EXERCISE:
Return, exactly and in full, the lines of the records below starting at the one with "NEJPOSLOUCHANĚJŠÍ" and ending at the one with "などを安全にお届けしました", and no other lines.

⟨

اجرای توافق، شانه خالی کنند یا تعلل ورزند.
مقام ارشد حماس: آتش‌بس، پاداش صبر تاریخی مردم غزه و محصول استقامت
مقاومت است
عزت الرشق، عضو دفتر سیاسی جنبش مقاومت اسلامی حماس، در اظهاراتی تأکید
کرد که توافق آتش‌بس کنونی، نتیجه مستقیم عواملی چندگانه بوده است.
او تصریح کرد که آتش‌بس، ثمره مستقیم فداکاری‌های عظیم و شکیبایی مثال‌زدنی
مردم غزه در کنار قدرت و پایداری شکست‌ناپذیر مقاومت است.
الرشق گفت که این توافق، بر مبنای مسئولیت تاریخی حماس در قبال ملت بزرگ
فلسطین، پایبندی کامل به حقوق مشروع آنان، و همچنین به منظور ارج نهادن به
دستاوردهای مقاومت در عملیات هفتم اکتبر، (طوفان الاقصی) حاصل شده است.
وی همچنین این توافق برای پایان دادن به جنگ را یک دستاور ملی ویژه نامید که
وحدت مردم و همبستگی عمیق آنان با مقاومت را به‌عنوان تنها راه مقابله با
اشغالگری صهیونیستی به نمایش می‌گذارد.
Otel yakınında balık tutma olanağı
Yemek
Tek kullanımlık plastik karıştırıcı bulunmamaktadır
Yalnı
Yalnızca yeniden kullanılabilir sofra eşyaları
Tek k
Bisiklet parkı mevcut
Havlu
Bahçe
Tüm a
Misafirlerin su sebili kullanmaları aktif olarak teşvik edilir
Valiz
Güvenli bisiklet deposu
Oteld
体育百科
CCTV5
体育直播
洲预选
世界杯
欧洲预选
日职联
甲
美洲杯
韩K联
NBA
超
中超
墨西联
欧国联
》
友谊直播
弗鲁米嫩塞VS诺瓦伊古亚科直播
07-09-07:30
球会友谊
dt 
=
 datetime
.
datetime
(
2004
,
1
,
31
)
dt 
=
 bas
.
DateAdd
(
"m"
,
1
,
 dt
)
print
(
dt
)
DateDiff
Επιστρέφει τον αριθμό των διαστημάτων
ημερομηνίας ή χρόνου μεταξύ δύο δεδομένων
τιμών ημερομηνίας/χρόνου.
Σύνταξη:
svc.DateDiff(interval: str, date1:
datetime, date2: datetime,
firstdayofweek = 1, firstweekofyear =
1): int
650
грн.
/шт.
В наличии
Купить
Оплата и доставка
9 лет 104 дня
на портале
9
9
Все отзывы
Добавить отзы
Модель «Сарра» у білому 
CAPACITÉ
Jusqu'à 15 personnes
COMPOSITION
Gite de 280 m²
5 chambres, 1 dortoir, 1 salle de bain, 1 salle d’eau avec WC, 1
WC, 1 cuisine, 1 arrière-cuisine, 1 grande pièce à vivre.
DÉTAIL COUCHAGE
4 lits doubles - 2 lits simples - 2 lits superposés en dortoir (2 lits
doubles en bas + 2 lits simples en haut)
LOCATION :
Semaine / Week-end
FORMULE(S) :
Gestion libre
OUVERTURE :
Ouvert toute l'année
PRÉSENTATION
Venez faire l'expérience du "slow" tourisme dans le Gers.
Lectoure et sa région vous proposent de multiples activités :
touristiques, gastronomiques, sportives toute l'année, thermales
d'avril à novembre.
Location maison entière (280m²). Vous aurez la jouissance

⟩
⟨

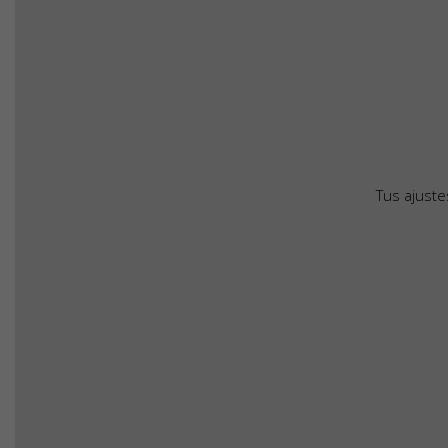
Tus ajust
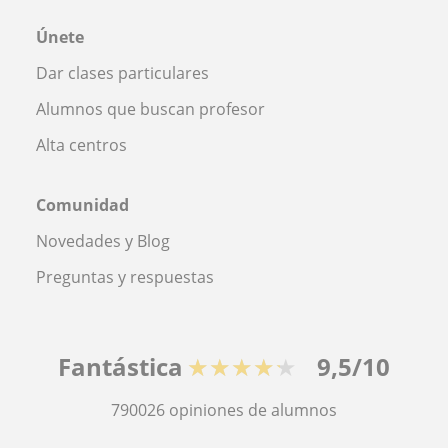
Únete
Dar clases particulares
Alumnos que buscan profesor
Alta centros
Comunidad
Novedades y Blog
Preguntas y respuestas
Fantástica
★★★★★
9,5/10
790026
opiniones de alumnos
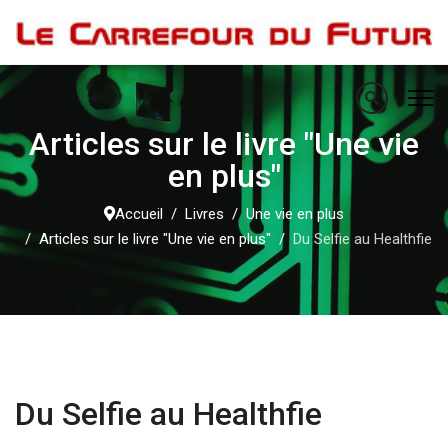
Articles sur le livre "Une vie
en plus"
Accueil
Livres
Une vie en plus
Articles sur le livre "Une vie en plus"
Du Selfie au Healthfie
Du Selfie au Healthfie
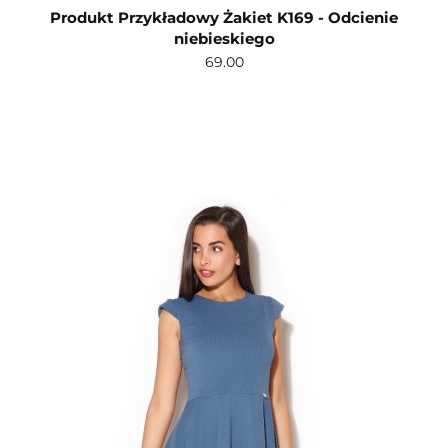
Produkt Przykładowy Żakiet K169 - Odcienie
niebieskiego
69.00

⟩
⟨

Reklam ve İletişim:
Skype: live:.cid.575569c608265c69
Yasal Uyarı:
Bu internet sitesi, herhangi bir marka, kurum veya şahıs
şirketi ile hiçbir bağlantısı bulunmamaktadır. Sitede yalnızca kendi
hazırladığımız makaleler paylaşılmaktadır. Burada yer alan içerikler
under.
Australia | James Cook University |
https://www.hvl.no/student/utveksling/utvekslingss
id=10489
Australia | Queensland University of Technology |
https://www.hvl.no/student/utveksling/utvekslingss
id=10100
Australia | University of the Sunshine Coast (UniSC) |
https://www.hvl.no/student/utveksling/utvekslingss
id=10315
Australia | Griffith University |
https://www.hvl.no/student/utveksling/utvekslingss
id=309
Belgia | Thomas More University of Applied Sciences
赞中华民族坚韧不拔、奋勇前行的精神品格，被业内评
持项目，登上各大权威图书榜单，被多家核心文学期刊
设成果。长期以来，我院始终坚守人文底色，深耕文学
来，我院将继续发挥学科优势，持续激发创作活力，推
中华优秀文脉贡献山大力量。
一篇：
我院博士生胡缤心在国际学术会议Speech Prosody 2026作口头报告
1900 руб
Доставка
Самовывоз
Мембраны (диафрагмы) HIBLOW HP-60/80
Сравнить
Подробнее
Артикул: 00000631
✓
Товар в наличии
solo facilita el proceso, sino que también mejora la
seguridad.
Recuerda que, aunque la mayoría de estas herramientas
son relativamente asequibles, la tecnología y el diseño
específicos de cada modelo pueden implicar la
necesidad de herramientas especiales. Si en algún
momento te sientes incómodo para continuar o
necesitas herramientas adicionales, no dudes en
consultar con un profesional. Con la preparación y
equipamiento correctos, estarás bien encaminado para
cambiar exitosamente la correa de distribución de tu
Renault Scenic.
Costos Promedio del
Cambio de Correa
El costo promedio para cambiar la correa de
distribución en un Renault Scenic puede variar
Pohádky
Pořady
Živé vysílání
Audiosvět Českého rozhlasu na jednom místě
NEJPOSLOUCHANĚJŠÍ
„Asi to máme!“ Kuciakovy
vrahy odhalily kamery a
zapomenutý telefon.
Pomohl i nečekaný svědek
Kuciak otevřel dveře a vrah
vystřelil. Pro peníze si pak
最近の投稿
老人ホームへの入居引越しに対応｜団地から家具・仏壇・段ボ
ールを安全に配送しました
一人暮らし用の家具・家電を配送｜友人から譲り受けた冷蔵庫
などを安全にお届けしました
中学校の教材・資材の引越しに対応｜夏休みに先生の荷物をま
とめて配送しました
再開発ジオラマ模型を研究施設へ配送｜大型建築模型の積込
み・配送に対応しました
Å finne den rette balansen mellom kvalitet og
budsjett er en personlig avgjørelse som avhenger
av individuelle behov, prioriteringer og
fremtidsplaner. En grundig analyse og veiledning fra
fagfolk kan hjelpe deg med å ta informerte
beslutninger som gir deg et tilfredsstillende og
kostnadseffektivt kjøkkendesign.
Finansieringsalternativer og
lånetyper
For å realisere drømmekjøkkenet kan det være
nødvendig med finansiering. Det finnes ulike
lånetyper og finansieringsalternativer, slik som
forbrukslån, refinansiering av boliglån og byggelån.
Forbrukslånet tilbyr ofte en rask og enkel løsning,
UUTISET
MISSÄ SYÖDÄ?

⟩

SOLUTION FOR THIS PROBLEM:
NEJPOSLOUCHANĚJŠÍ
„Asi to máme!“ Kuciakovy
vrahy odhalily kamery a
zapomenutý telefon.
Pomohl i nečekaný svědek
Kuciak otevřel dveře a vrah
vystřelil. Pro peníze si pak
最近の投稿
老人ホームへの入居引越しに対応｜団地から家具・仏壇・段ボ
ールを安全に配送しました
一人暮らし用の家具・家電を配送｜友人から譲り受けた冷蔵庫
などを安全にお届けしました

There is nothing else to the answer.